SELECTED EXTRACT>
-- -- --
# used BM Regal on a wall and half..rest with super hide



## flashme18 (May 15, 2008)

been working on my parents bedroom as a surprise while they are away the last few days. Working at night after I get home from work. Bought one gallon of super hide eggshell and ran out of paint with one short wall left and 3 feet on another wall. My paint supplier was closed and only Ace was open at 7. They dont carry super hide in eggshell.

So I figured I would try to use Regal eggshell. Well Regal has a higher sheen I guess. The last stretch is a little shinier. I can see exactly where I painted with the Regal v. super hide.

woke up early and bought the super hide this morning...Will I have to paint the entire room again with another coat? Or, can I get buy with sanding the regall a bit and rolling out the super hide over the Regal on that one wall and 3 feet of the other? Will it blend properly? 

My parents get home tomorrow and need to have this done tonight! 

Thanks.


----------



## ewingpainting.net (Jun 2, 2008)

You should at least go corner to corner.


----------



## Workaholic (Apr 17, 2007)

ewingpainting.net said:


> You should at least go corner to corner.


I agree with Gabe.


My family's home gets painted with what ever I have around here.


----------



## TooledUp (May 17, 2008)

That's a DIY question if I ever heard one :whistling2:


----------



## DeanV (Apr 18, 2007)

At least paint as many complete walls with the Regal as possible. SuperHide flat is fine for a dead flat, but that is it. A cheap eggshell still is not washable.


----------



## flashme18 (May 15, 2008)

painted the two sections of wall..looks fine...my paint store rep thought super hide was right for the job. No sense in spending extra on paint when the house is going up for sale in a few months. The new owners will repaint anyway.


----------



## tsunamicontract (May 3, 2008)

that sounds like a question that "hire a painter" is the answer to . . .


----------



## flashme18 (May 15, 2008)

thanks dean and ewing... 

why answer a post if you have nothing to contribute but busting my balls.


----------



## TooledUp (May 17, 2008)

flashme18 said:


> thanks dean and ewing...
> 
> why answer a post if you have nothing to contribute but busting my balls.


Because you're a DIYer. Almost every question you've asked has been pretty basic. Have you finished your parent's home yet home yet?


----------



## NCPaint1 (Aug 6, 2009)

TooledUp said:


> Because you're a DIYer. Almost every question you've asked has been pretty basic. Have you finished your parent's home yet home yet?


 
No problem with DIY, thats how you learn. You do things, screw up, and re-do them, and hopefully learn from it. Super Hide is cheap, but for what he's doing, its fine. 

BUT.....for future reference. 
3 coats super hide...so lets say 3 gallons. 3 x $19 = $57 + 3 trips to the store

1 coat AURA 1 x $50 = $50 + 1 trip to the store.

Show me where the savings was by going cheap?


----------



## TooledUp (May 17, 2008)
-- -- --
ASSIGNMENT A> Reproduce the listing from its first line through the line containing "#Internasional", including both of those lines.

ENTRIES SHOWN>
-- -- --
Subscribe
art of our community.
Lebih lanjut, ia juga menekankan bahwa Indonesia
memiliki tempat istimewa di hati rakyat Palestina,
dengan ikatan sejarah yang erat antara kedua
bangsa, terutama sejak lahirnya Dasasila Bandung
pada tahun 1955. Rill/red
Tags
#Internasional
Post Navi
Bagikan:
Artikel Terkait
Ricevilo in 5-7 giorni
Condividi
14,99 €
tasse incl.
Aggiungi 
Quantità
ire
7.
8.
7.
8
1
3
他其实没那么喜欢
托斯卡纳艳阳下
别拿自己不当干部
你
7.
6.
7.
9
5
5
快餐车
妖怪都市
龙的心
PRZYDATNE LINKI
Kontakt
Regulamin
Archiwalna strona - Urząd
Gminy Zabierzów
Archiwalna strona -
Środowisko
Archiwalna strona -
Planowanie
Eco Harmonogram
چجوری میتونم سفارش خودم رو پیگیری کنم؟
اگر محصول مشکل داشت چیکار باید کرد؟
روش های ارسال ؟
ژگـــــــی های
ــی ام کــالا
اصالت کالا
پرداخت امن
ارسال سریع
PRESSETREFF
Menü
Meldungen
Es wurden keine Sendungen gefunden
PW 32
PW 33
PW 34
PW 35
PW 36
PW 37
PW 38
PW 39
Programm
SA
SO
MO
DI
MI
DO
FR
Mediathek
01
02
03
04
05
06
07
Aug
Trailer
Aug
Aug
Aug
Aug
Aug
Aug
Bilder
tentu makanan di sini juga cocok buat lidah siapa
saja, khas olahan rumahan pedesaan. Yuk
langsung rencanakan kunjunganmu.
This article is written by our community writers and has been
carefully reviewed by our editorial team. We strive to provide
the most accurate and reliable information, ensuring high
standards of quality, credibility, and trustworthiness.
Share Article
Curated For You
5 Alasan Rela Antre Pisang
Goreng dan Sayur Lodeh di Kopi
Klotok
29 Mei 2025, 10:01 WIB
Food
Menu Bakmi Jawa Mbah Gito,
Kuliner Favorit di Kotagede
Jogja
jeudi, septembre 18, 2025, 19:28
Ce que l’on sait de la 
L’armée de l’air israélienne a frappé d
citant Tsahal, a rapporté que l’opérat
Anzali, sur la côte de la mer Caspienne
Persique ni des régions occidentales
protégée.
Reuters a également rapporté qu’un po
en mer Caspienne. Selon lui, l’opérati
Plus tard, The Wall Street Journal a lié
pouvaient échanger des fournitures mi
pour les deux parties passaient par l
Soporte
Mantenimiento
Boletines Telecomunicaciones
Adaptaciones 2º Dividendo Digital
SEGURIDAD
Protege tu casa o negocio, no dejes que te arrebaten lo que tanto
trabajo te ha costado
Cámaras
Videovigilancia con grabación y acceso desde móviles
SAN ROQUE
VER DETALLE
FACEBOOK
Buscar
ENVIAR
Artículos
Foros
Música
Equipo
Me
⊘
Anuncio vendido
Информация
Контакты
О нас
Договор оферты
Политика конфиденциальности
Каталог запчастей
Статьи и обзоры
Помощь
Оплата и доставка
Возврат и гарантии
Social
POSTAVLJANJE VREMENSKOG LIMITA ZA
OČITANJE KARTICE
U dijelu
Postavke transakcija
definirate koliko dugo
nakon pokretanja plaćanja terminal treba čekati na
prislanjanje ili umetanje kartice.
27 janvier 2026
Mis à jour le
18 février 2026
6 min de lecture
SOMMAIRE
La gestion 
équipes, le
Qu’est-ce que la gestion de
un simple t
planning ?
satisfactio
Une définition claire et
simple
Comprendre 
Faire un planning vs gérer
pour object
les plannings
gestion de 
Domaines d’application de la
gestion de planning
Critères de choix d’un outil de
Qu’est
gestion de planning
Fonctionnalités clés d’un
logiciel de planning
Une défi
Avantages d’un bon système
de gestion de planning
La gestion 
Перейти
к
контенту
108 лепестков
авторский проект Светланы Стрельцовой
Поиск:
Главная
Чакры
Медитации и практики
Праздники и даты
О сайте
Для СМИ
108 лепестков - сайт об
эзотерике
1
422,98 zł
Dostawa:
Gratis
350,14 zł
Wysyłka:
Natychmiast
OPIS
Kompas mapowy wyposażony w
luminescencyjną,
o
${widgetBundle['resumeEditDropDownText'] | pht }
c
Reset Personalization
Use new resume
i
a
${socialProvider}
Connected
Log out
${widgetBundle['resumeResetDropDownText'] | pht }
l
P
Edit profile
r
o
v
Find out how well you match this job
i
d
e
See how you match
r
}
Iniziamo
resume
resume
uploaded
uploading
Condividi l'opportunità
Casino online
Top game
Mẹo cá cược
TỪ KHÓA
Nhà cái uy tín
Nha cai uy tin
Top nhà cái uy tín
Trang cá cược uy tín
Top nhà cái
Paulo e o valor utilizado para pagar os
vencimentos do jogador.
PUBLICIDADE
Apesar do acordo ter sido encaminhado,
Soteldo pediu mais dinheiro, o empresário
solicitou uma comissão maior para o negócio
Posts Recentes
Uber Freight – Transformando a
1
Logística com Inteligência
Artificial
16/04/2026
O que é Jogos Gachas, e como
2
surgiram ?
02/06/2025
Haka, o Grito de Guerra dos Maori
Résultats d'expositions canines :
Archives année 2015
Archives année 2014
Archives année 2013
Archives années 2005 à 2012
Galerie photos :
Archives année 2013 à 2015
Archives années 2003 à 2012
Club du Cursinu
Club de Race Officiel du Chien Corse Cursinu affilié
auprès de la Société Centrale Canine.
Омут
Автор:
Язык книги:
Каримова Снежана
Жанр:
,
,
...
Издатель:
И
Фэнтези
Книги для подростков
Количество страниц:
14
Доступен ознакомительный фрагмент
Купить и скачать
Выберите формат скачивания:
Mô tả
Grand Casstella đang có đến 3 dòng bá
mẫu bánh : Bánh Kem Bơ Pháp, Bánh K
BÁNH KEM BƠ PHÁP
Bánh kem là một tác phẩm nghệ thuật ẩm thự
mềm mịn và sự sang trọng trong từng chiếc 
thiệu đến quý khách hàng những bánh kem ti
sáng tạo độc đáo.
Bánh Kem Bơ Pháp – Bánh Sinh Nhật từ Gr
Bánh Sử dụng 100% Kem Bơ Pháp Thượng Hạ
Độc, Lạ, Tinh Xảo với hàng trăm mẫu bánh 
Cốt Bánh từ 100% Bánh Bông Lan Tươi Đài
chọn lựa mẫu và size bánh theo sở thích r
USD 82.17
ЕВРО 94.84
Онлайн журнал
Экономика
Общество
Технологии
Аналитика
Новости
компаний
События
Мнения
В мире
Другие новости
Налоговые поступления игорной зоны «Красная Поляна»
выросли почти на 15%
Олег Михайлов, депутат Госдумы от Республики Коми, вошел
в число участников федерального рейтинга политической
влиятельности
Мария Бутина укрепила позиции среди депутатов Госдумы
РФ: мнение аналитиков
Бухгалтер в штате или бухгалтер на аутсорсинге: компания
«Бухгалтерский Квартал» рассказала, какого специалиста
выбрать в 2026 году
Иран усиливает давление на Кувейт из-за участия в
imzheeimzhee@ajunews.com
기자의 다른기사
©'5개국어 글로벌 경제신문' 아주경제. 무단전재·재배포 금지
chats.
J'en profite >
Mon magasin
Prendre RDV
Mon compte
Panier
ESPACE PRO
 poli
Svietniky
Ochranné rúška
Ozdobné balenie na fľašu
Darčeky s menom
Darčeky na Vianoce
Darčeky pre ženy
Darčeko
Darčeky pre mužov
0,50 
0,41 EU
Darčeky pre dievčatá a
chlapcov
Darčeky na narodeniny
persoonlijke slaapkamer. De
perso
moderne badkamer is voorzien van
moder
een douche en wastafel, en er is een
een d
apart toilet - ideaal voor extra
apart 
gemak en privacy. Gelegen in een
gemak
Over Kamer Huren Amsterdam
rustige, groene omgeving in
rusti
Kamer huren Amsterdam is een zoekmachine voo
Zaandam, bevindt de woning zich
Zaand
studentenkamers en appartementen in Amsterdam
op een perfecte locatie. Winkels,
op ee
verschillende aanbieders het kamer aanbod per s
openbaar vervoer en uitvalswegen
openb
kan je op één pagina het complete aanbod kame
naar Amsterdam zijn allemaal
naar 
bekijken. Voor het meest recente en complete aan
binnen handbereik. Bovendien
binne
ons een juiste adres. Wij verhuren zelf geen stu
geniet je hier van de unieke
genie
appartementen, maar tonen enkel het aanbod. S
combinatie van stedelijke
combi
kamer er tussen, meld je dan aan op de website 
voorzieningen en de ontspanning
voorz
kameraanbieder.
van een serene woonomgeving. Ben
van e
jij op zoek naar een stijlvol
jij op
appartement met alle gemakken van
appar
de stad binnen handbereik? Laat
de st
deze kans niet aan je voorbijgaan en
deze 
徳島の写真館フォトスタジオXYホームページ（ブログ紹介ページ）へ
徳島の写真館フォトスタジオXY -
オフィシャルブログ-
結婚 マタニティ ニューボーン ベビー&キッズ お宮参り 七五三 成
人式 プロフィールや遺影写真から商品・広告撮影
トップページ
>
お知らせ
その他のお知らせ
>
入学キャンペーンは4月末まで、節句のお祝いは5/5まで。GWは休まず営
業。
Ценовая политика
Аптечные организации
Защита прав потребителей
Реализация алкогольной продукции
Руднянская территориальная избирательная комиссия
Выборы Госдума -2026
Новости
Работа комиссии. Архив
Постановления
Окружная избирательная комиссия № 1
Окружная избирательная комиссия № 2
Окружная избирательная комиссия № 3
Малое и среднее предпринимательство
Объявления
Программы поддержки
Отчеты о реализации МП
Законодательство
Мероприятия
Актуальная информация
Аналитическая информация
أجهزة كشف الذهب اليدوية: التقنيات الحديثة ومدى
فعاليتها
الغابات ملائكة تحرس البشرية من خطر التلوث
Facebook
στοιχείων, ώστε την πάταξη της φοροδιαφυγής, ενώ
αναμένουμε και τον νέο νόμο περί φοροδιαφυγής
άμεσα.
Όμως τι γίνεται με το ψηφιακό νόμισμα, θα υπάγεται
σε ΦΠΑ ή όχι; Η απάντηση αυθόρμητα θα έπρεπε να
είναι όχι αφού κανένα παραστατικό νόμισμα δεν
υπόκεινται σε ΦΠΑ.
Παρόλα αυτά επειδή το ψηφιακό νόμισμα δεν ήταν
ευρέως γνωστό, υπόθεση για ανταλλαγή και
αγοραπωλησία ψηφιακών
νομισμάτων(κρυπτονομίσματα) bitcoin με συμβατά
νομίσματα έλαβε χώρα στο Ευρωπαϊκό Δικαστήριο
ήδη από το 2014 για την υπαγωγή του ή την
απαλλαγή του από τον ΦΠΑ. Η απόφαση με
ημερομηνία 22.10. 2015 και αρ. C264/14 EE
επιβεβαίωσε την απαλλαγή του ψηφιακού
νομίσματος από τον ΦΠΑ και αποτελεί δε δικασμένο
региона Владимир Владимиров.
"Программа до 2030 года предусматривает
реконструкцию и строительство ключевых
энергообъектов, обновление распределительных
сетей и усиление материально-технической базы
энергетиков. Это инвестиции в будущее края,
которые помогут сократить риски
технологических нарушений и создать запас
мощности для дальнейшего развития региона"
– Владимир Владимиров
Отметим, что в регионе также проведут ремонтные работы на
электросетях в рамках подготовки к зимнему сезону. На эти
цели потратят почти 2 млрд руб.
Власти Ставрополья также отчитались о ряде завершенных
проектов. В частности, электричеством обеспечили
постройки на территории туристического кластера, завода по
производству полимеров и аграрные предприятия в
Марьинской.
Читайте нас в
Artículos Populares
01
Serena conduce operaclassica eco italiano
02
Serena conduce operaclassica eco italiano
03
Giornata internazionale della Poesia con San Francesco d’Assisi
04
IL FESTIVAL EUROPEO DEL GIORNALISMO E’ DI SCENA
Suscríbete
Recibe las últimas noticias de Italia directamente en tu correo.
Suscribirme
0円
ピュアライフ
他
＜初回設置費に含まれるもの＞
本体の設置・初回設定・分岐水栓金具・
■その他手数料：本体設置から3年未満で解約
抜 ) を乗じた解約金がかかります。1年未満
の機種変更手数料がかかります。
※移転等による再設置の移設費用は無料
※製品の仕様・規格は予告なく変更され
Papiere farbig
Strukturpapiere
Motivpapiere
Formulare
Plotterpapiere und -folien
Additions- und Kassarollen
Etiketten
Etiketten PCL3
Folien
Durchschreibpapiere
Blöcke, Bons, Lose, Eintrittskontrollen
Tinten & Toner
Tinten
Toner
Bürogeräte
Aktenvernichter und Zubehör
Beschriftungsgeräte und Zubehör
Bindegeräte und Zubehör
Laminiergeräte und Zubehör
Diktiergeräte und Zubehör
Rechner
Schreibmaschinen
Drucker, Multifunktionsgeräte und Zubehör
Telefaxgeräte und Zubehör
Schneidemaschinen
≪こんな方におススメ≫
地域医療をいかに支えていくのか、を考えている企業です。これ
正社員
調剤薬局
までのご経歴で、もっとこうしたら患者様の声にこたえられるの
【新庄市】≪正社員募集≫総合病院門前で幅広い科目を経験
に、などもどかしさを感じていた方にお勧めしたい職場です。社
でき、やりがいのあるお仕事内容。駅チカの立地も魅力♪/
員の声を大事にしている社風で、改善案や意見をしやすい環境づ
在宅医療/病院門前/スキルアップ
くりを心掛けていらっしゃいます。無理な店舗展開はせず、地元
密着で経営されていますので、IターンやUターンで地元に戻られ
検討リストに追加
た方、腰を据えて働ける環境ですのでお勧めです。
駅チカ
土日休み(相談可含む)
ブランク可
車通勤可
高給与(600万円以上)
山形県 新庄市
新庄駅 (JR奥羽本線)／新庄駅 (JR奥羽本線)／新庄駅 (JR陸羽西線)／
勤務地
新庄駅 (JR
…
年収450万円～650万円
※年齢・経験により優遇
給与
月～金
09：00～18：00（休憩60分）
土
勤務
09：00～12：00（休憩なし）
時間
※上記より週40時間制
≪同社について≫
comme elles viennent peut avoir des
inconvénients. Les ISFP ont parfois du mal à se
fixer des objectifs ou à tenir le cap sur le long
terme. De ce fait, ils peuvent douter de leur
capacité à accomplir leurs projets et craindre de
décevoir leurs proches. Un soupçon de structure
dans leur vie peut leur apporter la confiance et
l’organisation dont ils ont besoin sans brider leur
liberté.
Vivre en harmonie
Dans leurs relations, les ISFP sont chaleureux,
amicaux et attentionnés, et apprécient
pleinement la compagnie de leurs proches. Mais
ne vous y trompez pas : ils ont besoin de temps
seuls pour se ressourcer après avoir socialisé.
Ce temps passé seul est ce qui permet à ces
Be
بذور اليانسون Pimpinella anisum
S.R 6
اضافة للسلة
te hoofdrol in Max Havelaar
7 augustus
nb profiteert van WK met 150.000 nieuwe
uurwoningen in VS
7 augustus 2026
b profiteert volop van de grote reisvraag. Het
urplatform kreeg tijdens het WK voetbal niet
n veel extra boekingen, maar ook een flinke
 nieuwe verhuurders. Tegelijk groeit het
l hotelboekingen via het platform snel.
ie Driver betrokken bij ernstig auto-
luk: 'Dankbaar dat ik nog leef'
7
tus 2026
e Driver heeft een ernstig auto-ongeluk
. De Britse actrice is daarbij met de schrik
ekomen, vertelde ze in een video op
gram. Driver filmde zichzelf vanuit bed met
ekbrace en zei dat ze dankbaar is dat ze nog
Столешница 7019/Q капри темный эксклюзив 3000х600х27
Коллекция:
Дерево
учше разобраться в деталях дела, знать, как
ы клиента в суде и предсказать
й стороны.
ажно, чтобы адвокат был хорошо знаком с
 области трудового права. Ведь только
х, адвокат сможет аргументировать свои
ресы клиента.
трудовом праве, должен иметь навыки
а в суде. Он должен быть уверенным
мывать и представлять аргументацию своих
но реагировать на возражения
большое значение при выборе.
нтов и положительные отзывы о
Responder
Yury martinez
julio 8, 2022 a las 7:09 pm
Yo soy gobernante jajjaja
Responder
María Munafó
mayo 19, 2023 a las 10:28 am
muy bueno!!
-- -- --
ASSIGNMENT B>
Answer these questions about the forum thread on mixing paints:
(i) Which store was open at 7 when the poster's paint supplier was closed?
(ii) What did ewingpainting.net say the poster should at least do?
(iii) In NCPaint1's cost comparison, what is the price of one gallon of Super Hide?

RESPONSE AREA A>
Subscribe
art of our community.
Lebih lanjut, ia juga menekankan bahwa Indonesia
memiliki tempat istimewa di hati rakyat Palestina,
dengan ikatan sejarah yang erat antara kedua
bangsa, terutama sejak lahirnya Dasasila Bandung
pada tahun 1955. Rill/red
Tags
#Internasional

RESPONSE AREA B>
(i) Ace
(ii) Go corner to corner.
(iii) $19